* TEXT EXCERPT:
MVP support / extension of support for serving workloads #2717

mimowo · 2024-07-29T13:05:23Z

What would you like to be added:

I would like to make sure we have basic support for running serving workloads for the use case of running AI inference.
In particular I would like to have support for Deployments, StatefulSets, and LeaderWorkerSets.

In the MVP work the integrations are based on single Plain pods (for Deployments) or Pod Groups (for StatefulSets).

Deployments
This is a follow up to Document how to use Kueue for Deployments #2677.

What is needed:

introduce a dedicated Deployment integration, and validate that it can only be enabled when pod integration is enabled
copy the queue-name from Deployment down to PodTemlates

StatefulSets

What is needed:

introduce a dedicated StatefulSet integration, and validate that it can only be enabled when pod integration is enabled
copy the queue-name from StatefulSet down to PodTemlates
set the PodTemaplate labels for the PodGroup:

kueue.x-k8s.io/queue-name - from STS
kueue.x-k8s.io/pod-group-name - STS_ + STS name (+ probably some hash to avoid collisions as for workloads)
kueue.x-k8s.io/pod-group-total-count - STS replica count

In the longer run to support scaling of stateful sets we may need to do #77, but this is out of scope for the issue,

LeaderWorkerSet support is moved to a dedicated issue: MVP support for serving workloads running as LeaderWorkerSet #3232

Why is this needed:

To support use cases of running AI training and inference in the same clusters, where the access to GPU is constrained by Kueue.

Completion requirements:

The API changes required are minimal (just potentially new labels / annotations), so I believe a new KEP is not required, but we need a proper documentation.

This enhancement requires the following artifacts:

Docs update

The artifacts should be linked in subsequent comments.

* INFORMATION SHOWN:
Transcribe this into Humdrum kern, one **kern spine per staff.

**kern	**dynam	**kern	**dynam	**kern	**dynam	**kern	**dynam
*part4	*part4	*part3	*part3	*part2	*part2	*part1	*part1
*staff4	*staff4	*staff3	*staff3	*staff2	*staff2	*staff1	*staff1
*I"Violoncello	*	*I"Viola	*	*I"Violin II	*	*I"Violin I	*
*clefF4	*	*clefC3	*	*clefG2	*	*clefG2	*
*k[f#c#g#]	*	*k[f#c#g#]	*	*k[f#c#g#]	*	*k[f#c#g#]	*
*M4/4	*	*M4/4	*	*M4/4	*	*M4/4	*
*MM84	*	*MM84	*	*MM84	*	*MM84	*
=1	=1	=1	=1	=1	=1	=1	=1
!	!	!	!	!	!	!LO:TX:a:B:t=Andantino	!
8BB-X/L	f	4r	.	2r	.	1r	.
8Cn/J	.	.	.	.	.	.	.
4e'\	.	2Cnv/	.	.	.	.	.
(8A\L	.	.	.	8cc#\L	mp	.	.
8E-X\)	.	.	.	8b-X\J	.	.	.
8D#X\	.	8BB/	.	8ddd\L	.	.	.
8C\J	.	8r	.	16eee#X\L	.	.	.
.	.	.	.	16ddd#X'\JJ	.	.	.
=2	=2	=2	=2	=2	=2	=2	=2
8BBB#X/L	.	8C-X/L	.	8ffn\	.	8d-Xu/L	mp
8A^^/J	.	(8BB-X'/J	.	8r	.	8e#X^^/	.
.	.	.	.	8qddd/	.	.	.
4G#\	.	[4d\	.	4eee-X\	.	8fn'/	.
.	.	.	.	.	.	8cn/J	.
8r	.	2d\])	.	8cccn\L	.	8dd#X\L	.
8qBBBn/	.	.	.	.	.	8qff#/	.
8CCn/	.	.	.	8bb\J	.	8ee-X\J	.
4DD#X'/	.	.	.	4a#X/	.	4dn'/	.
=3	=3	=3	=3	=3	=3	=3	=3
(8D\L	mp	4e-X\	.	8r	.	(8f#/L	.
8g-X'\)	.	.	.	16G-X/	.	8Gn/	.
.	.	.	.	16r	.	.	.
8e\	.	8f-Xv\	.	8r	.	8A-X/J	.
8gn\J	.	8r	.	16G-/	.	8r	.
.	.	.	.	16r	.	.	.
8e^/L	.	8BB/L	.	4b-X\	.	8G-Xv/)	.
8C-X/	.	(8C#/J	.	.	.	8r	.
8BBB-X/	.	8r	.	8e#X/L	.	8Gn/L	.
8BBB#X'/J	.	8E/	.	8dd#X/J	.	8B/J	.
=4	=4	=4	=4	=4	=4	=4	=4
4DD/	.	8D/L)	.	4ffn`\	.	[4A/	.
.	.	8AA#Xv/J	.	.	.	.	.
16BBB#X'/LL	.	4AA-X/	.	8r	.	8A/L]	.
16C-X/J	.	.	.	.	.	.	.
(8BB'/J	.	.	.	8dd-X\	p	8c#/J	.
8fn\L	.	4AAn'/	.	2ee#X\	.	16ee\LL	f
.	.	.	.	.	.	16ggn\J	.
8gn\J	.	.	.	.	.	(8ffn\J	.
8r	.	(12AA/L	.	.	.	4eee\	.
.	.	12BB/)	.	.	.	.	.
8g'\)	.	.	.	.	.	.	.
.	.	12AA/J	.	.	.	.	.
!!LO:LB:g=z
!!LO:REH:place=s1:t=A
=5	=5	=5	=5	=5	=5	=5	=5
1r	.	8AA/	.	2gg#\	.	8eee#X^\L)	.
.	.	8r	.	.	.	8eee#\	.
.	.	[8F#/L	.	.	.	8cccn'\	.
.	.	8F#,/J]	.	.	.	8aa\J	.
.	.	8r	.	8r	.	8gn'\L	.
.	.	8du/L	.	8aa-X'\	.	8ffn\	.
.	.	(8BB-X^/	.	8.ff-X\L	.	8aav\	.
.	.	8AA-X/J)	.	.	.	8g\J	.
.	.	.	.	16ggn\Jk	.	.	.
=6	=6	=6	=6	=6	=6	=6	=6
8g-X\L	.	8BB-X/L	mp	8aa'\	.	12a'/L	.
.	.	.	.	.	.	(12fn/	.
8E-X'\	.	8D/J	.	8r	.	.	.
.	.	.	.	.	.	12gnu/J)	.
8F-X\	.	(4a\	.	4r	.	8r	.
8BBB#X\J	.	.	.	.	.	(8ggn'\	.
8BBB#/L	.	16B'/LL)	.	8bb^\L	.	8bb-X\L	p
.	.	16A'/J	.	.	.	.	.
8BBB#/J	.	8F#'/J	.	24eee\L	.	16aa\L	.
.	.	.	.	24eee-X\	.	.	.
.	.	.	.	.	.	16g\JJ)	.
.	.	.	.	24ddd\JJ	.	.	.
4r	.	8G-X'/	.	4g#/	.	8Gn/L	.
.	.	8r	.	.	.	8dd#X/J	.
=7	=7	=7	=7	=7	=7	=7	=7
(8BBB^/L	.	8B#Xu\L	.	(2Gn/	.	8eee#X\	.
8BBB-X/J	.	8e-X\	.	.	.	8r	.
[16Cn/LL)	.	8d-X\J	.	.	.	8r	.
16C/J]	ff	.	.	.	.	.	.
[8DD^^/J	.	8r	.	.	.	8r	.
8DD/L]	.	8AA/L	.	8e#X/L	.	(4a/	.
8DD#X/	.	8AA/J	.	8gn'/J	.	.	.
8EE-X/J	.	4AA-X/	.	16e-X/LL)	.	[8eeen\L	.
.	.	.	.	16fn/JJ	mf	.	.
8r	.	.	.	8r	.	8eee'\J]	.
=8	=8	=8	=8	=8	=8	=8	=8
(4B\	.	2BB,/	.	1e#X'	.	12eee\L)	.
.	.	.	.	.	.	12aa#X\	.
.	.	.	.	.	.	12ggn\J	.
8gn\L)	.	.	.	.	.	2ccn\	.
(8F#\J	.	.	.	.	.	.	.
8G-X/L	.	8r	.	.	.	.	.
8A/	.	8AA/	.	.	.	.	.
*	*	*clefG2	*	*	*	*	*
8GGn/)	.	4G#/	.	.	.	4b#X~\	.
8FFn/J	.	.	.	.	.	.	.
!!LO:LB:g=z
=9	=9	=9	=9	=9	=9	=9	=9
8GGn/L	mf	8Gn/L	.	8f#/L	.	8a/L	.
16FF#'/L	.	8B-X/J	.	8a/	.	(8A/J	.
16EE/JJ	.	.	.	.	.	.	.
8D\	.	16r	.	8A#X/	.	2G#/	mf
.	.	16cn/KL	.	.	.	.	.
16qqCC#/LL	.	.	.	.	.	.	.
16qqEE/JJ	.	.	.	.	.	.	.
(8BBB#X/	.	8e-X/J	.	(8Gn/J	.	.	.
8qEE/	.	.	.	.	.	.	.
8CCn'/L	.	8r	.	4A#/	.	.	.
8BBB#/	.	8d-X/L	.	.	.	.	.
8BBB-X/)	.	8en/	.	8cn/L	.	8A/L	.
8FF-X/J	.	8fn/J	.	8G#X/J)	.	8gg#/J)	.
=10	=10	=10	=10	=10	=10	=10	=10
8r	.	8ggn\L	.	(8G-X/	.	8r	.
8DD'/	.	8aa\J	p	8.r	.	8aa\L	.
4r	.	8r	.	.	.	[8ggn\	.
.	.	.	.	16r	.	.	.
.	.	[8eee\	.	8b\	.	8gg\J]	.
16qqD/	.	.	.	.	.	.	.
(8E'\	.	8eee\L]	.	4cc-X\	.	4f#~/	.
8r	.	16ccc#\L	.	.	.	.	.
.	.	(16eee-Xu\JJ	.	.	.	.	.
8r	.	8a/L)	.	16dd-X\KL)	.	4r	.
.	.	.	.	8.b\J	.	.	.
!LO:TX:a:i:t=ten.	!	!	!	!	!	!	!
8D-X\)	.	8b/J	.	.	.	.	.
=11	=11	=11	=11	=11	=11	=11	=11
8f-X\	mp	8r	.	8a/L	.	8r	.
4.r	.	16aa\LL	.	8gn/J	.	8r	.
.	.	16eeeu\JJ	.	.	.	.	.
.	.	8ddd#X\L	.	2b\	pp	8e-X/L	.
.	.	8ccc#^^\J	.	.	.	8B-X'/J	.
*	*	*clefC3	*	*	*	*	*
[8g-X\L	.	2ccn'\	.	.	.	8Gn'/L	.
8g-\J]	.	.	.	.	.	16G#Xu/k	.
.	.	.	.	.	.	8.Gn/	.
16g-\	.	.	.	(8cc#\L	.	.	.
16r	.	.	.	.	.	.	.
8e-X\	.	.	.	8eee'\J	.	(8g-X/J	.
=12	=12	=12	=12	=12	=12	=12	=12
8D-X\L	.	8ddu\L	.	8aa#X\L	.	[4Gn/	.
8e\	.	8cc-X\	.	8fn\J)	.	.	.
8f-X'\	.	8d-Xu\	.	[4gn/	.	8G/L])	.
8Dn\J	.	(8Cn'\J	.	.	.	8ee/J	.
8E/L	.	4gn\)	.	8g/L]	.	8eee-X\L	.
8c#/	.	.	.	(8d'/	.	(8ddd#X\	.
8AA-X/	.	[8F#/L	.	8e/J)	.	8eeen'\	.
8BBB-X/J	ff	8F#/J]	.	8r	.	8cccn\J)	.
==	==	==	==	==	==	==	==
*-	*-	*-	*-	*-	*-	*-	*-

* DIRECTIONS:
• 1. List the labels that the Kueue serving-workloads issue above says to set on the PodTemplate for the StatefulSet PodGroup.
• 2. Quote the passage of the Kueue serving-workloads issue starting at "In the longer" and ending at "a proper documentation.".

* FINAL ANSWERS:
• 1.
kueue.x-k8s.io/queue-name
kueue.x-k8s.io/pod-group-name
kueue.x-k8s.io/pod-group-total-count

• 2.
In the longer run to support scaling of stateful sets we may need to do #77, but this is out of scope for the issue,

LeaderWorkerSet support is moved to a dedicated issue: MVP support for serving workloads running as LeaderWorkerSet #3232

Why is this needed:

To support use cases of running AI training and inference in the same clusters, where the access to GPU is constrained by Kueue.

Completion requirements:

The API changes required are minimal (just potentially new labels / annotations), so I believe a new KEP is not required, but we need a proper documentation.